Esta sobreexposición a nuestros terminales móviles tiene un nombre: quantified self. Se trata de un término anglosajón con el que se denomina este tipo de medición que permite obtener más información de un usuario a través de su móvil que hablando con él. De hecho, las aplicaciones que miden los hábitos diarios están convirtiendo los smartphones en la mejor herramienta de análisis y gestión, lo que hace que nuestros teléfonos tengan más información sobre nosotros mismos que cualquier otra persona.

Desde Quadram han recopilado algunos de los datos que los teléfonos inteligentes pueden recopilar acerca de sus dueños. Algunas de estas apps tienen cierta utilidad, otra simplemente son mediciones que no tienen mayor importancia:

La frecuencia cardiaca. Podemos conocer el ritmo cardiaco de cualquier usuario que instale en su dispositivo apps como Cardiógrafo, una aplicación que usa el flash del móvil para calcular dicha frecuencia con precisión en cualquier momento y lugar. Además, se pueden sincronizar los datos para consultarlos en otros dispositivos y comparar los cambios que existan entre distintas mediciones para tener un mayor control de cómo funciona nuestro corazón.

El tiempo que dormimos y cómo es nuestro sueño. Las aplicaciones de control del sueño se están volviendo populares ya que permiten conocer y mejorar nuestro tiempo de descanso. La app Sleep time permite además, medir el ritmo cardiaco y usar melodías relajantes para incitar al sueño. Si también quieres saber si roncas puedes usar Alarma inteligente ya que graba los sonidos que suceden mientras dormimos y si quieres colaborar en una investigación sobre cómo afecta a nuestra vida diaria una noche de buen o mal sueño usa SleepHealth.

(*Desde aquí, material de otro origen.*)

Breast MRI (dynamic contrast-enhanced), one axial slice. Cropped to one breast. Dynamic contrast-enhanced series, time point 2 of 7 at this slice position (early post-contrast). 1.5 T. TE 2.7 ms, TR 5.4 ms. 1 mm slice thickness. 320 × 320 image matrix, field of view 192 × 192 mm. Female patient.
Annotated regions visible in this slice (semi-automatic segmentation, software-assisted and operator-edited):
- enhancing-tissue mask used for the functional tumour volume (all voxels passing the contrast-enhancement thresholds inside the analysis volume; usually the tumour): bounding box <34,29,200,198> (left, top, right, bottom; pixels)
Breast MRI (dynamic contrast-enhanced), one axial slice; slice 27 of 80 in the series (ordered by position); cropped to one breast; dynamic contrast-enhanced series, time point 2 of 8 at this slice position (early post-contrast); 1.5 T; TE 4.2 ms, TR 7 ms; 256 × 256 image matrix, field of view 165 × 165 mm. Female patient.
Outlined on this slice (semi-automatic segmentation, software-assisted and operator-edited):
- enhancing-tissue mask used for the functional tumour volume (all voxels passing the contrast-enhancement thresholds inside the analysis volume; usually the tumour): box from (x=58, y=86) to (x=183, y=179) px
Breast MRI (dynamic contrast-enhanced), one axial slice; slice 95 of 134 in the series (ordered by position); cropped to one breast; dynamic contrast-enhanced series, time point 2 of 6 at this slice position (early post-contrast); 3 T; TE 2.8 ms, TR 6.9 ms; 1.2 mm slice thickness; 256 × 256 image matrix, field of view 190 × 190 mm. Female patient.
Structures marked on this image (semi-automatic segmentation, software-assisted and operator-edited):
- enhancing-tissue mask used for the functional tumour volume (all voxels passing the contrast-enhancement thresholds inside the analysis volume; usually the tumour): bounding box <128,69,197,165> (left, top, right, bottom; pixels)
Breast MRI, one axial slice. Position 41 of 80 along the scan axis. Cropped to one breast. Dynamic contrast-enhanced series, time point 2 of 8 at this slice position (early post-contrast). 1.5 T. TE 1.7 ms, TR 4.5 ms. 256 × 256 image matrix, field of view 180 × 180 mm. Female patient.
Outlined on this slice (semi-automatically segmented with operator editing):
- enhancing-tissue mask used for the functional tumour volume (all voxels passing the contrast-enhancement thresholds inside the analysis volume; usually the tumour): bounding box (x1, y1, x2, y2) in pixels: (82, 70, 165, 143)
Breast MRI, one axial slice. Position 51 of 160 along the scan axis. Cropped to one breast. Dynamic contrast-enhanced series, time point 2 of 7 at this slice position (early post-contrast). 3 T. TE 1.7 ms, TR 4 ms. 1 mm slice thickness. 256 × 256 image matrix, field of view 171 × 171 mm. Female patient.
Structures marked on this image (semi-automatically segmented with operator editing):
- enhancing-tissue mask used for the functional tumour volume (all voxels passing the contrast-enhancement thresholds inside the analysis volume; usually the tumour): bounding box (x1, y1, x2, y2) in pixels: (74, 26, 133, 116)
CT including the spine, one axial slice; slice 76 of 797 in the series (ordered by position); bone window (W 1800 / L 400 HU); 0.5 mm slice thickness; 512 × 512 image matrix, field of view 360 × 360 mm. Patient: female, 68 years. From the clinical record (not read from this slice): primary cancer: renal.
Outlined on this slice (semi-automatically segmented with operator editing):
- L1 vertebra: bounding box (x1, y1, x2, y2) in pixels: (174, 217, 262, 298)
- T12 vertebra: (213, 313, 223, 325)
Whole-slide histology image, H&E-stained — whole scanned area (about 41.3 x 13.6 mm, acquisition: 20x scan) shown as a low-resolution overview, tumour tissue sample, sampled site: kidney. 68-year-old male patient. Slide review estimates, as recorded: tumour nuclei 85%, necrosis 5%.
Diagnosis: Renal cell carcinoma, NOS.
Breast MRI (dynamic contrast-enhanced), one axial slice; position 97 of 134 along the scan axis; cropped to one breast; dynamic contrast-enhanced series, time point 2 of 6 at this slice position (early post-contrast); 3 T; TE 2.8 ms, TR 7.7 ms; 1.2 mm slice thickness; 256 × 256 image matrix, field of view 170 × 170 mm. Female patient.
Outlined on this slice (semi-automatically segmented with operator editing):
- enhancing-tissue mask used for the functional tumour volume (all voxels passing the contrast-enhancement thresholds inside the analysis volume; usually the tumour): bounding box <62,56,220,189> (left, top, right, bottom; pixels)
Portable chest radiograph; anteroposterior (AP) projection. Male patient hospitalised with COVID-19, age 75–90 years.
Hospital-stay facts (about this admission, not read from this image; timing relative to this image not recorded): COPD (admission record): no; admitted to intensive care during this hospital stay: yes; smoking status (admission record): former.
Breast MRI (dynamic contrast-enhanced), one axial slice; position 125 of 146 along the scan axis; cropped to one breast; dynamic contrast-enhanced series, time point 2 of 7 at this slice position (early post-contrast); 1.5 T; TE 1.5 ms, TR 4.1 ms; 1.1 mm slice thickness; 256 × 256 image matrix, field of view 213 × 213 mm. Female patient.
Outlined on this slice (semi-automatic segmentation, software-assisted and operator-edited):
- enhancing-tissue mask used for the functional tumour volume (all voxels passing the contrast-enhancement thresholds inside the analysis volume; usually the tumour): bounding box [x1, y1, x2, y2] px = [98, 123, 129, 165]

Nuestra fertilidad. Existen distintas apps que permiten que los hombres conozcan qué factores le están afectando negativamente a su reproducción. Así, a través de la información que los usuarios proporcionan, apps como Trak elaboran una evaluación personalizada de los riesgos de fertilidad con parámetros como la dieta, el ejercicio, el estrés, la exposición al calor y el bienestar general y sugieren distintas formas mejorarlas. Para las mujeres también se han diseñado apps específicas que controlan el ciclo menstrual y cuáles son los mejores días para quedarse embarazada gracias al seguimiento del flujo cervical, el peso, el sueño, el sexo, etc.

El nivel de estrés. Gracias a nuestros teléfonos inteligentes podemos saber también qué nivel de estrés tenemos ya que se han desarrollado aplicaciones que miden nuestra frecuencia cardiaca en distintos momentos para saber si estamos estresados. Una de estas apps es GPS for Soul, pero si queremos descubrir qué lugares nos generan más estrés podemos usar Map My Stress que determina la ubicación y los efectos de los factores de estrés.

Si necesitamos beber agua. A veces olvidamos una acción tan simple como hidratarnos, sobre todo, en los días de más calor. Para recordarnos cuándo debemos consumir agua teniendo en cuenta la cantidad de litros que debemos tomar y monitorizando los niveles de hidratación en el cuerpo existe WaterIn.

Nuestro impacto ecológico. La preocupación por el planeta también encuentra respuesta en el mundo de las aplicaciones gracias a productos como Eco Footprint, una app que calcula el impacto de nuestros hábitos alimentarios y de transporte y nos permite compararlos y compartirlos con los de nuestros amigos.